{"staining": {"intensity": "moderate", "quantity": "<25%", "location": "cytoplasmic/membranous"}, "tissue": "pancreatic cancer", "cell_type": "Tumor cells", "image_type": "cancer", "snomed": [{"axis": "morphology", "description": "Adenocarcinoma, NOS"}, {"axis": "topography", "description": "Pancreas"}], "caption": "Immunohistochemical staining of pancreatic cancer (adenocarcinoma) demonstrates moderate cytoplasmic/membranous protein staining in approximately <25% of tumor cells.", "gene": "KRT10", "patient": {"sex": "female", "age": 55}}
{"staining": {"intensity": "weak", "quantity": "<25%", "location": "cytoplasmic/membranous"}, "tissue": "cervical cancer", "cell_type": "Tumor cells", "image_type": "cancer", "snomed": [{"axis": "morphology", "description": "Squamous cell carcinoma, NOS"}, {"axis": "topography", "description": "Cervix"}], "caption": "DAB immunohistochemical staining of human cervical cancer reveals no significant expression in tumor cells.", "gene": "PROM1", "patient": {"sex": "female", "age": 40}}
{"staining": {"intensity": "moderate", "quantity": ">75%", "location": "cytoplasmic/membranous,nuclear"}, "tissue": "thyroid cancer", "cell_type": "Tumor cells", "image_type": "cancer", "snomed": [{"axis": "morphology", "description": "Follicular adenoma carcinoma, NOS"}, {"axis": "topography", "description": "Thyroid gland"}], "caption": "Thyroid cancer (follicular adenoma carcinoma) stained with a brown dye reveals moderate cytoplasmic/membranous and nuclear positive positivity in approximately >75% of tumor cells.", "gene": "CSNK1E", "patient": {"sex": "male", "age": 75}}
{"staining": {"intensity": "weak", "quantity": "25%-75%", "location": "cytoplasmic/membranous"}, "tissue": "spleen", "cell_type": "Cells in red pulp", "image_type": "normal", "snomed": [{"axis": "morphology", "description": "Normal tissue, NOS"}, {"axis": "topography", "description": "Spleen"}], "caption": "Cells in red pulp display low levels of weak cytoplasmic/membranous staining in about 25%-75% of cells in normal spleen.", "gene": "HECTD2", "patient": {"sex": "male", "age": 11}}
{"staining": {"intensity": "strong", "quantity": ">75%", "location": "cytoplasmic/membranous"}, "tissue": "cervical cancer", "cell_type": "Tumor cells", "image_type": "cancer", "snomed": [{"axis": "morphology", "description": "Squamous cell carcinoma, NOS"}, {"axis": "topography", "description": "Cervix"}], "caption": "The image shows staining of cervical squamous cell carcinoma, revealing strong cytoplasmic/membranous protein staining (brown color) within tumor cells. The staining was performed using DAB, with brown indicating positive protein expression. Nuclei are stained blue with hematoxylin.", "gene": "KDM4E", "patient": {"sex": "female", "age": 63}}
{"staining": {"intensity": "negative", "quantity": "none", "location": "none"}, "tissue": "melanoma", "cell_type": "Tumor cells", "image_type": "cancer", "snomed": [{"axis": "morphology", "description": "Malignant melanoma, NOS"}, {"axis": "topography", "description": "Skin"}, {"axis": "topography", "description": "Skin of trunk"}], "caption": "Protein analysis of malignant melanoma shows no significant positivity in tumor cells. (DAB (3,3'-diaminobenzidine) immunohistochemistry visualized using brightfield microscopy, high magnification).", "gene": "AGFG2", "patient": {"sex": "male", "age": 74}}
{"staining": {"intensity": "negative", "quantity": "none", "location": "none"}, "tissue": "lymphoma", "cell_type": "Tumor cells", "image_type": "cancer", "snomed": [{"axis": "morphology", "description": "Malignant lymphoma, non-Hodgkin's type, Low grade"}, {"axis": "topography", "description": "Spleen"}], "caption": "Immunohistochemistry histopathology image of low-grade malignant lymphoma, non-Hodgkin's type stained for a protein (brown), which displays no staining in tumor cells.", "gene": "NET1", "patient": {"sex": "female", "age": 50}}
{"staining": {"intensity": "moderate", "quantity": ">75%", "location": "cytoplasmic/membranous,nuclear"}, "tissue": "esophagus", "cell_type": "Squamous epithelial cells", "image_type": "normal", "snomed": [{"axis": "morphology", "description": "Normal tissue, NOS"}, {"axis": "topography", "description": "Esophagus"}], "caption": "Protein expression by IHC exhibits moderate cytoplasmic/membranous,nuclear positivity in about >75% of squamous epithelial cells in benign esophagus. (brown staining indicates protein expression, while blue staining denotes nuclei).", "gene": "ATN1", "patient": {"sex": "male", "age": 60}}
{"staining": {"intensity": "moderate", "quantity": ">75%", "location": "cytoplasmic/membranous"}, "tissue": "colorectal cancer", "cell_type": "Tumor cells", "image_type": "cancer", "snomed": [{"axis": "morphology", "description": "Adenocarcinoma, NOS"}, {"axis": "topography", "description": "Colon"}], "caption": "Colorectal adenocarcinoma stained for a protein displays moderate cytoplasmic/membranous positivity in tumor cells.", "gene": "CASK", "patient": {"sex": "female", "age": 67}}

• [What you have to do] Repeat the data in full. Nothing may be dropped or altered.

• [Solution for this problem]
{"staining": {"intensity": "moderate", "quantity": "<25%", "location": "cytoplasmic/membranous"}, "tissue": "pancreatic cancer", "cell_type": "Tumor cells", "image_type": "cancer", "snomed": [{"axis": "morphology", "description": "Adenocarcinoma, NOS"}, {"axis": "topography", "description": "Pancreas"}], "caption": "Immunohistochemical staining of pancreatic cancer (adenocarcinoma) demonstrates moderate cytoplasmic/membranous protein staining in approximately <25% of tumor cells.", "gene": "KRT10", "patient": {"sex": "female", "age": 55}}
{"staining": {"intensity": "weak", "quantity": "<25%", "location": "cytoplasmic/membranous"}, "tissue": "cervical cancer", "cell_type": "Tumor cells", "image_type": "cancer", "snomed": [{"axis": "morphology", "description": "Squamous cell carcinoma, NOS"}, {"axis": "topography", "description": "Cervix"}], "caption": "DAB immunohistochemical staining of human cervical cancer reveals no significant expression in tumor cells.", "gene": "PROM1", "patient": {"sex": "female", "age": 40}}
{"staining": {"intensity": "moderate", "quantity": ">75%", "location": "cytoplasmic/membranous,nuclear"}, "tissue": "thyroid cancer", "cell_type": "Tumor cells", "image_type": "cancer", "snomed": [{"axis": "morphology", "description": "Follicular adenoma carcinoma, NOS"}, {"axis": "topography", "description": "Thyroid gland"}], "caption": "Thyroid cancer (follicular adenoma carcinoma) stained with a brown dye reveals moderate cytoplasmic/membranous and nuclear positive positivity in approximately >75% of tumor cells.", "gene": "CSNK1E", "patient": {"sex": "male", "age": 75}}
{"staining": {"intensity": "weak", "quantity": "25%-75%", "location": "cytoplasmic/membranous"}, "tissue": "spleen", "cell_type": "Cells in red pulp", "image_type": "normal", "snomed": [{"axis": "morphology", "description": "Normal tissue, NOS"}, {"axis": "topography", "description": "Spleen"}], "caption": "Cells in red pulp display low levels of weak cytoplasmic/membranous staining in about 25%-75% of cells in normal spleen.", "gene": "HECTD2", "patient": {"sex": "male", "age": 11}}
{"staining": {"intensity": "strong", "quantity": ">75%", "location": "cytoplasmic/membranous"}, "tissue": "cervical cancer", "cell_type": "Tumor cells", "image_type": "cancer", "snomed": [{"axis": "morphology", "description": "Squamous cell carcinoma, NOS"}, {"axis": "topography", "description": "Cervix"}], "caption": "The image shows staining of cervical squamous cell carcinoma, revealing strong cytoplasmic/membranous protein staining (brown color) within tumor cells. The staining was performed using DAB, with brown indicating positive protein expression. Nuclei are stained blue with hematoxylin.", "gene": "KDM4E", "patient": {"sex": "female", "age": 63}}
{"staining": {"intensity": "negative", "quantity": "none", "location": "none"}, "tissue": "melanoma", "cell_type": "Tumor cells", "image_type": "cancer", "snomed": [{"axis": "morphology", "description": "Malignant melanoma, NOS"}, {"axis": "topography", "description": "Skin"}, {"axis": "topography", "description": "Skin of trunk"}], "caption": "Protein analysis of malignant melanoma shows no significant positivity in tumor cells. (DAB (3,3'-diaminobenzidine) immunohistochemistry visualized using brightfield microscopy, high magnification).", "gene": "AGFG2", "patient": {"sex": "male", "age": 74}}
{"staining": {"intensity": "negative", "quantity": "none", "location": "none"}, "tissue": "lymphoma", "cell_type": "Tumor cells", "image_type": "cancer", "snomed": [{"axis": "morphology", "description": "Malignant lymphoma, non-Hodgkin's type, Low grade"}, {"axis": "topography", "description": "Spleen"}], "caption": "Immunohistochemistry histopathology image of low-grade malignant lymphoma, non-Hodgkin's type stained for a protein (brown), which displays no staining in tumor cells.", "gene": "NET1", "patient": {"sex": "female", "age": 50}}
{"staining": {"intensity": "moderate", "quantity": ">75%", "location": "cytoplasmic/membranous,nuclear"}, "tissue": "esophagus", "cell_type": "Squamous epithelial cells", "image_type": "normal", "snomed": [{"axis": "morphology", "description": "Normal tissue, NOS"}, {"axis": "topography", "description": "Esophagus"}], "caption": "Protein expression by IHC exhibits moderate cytoplasmic/membranous,nuclear positivity in about >75% of squamous epithelial cells in benign esophagus. (brown staining indicates protein expression, while blue staining denotes nuclei).", "gene": "ATN1", "patient": {"sex": "male", "age": 60}}
{"staining": {"intensity": "moderate", "quantity": ">75%", "location": "cytoplasmic/membranous"}, "tissue": "colorectal cancer", "cell_type": "Tumor cells", "image_type": "cancer", "snomed": [{"axis": "morphology", "description": "Adenocarcinoma, NOS"}, {"axis": "topography", "description": "Colon"}], "caption": "Colorectal adenocarcinoma stained for a protein displays moderate cytoplasmic/membranous positivity in tumor cells.", "gene": "CASK", "patient": {"sex": "female", "age": 67}}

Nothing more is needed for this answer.